How could I not forever love Joan Didion? She is a prose goddess who is prepared to burn down every single America's sacred political temples. She takes no prisoners. Reagan is an empty shirt who can hit a mark. George Bush, Sr. Boring. The Clinton campaign? Bottom-feeding, focus-grouped idiots. George W. Bush? A pandering fool for Christ. And I think she actually liked most those politicians as people.

Joan saves her hottest anger for when she is writing about the opinion makers, the political journalist, etc. (I honestly think whenever she switches gears from politicos to the hacks, she puts away the ink and starts to write with blood); and those back-room attorneys plotting Clinton's demise or Clinton's campaign, and the absolute buffoons who try to keep us up-to-date on the horse race of the campaign. That special class of idiots who type the narrative we are supposed to ingest about the moral failings, the moral resurrection, the need for morality in our politicians. She hates them all. It is a delicious thing to watch. The closest emotion I can point to is that feeling I get when I watch Dexter or Hannibal cut up and eat one of their righteous kills. It both disgusts and thrills me.

****

### [YOUR TASKS]
1. Answer these from the Joan Didion review:
(a) How does the review describe Reagan?
(b) Whom does Didion save her hottest anger for?
(c) What does the reviewer compare the feeling of watching that anger to?
2. Carry the Joan Didion review on from its last sentence.
The items after the Joan Didion review are not needed.

****

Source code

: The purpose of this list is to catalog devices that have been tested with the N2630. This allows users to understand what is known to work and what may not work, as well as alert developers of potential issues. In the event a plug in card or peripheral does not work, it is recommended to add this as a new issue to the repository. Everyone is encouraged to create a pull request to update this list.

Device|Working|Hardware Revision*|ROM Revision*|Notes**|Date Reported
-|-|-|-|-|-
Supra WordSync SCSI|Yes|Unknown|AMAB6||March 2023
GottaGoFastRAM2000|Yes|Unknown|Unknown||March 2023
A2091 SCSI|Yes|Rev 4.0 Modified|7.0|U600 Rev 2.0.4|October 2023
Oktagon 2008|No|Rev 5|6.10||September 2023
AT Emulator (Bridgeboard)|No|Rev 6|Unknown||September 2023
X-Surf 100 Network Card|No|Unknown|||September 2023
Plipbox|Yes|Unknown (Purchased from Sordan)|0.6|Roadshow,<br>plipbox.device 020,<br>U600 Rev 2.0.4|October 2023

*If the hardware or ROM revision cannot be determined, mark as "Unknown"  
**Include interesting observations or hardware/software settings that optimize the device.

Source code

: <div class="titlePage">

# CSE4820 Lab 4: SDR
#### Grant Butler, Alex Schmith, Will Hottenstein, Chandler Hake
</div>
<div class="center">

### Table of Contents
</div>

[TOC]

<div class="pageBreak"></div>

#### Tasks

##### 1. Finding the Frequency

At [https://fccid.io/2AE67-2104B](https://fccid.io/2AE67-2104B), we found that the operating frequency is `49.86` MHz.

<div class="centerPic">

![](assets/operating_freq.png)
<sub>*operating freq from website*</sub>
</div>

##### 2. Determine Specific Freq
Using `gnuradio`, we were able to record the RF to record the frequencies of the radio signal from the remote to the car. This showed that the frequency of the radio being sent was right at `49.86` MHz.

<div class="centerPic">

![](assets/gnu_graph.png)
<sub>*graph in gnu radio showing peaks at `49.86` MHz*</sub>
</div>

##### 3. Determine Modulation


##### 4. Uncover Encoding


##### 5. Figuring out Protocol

****

### [EXPECTED OUTPUTS]
1.
(a) As an empty shirt who can hit a mark.
(b) The opinion makers, such as the political journalists.
(c) The feeling of watching Dexter or Hannibal cut up and eat one of their righteous kills.

2.
And yes. Certainly. Didion is part of the game. She is part of the narrative makers she bitches about. However, she is a wiser Buddha, a cooler Jesus, a Moses who can really kick political ass. If I could with ease, hand out to a handful of my favorite writers the secret of eternal life, I would save an early vial for Queen Didion. I can't imagine a written world without her wit, her sideways shivs, her beautiful prose. A political year with out Didion is a political theatre I don't want to watch.

Anyway, this book is made up of eight articles and a forward:

1. Insider Baseball, New York Review of Books, Oct 27, 1988
2. The West Wing of Oz
3. Eyes on the Prize, New York Review of Books, Sep 24, 1992
4. New Gingrich, Superstar
5. Political Pornography
6. Clinton Agonistes, New York Review of Books, Oct 22, 1998
7. Vichy Washington
8. God's Country, New York Review of Books, Nov 2, 2000

Read them. Read them all. We have started a brand new election year and among all the bullshit and political noise, it helps to have a lighthouse, a golden goddess to guide one through the darkness of spin, Luntzcraft and massaged messages to light, truth, and damn good prose.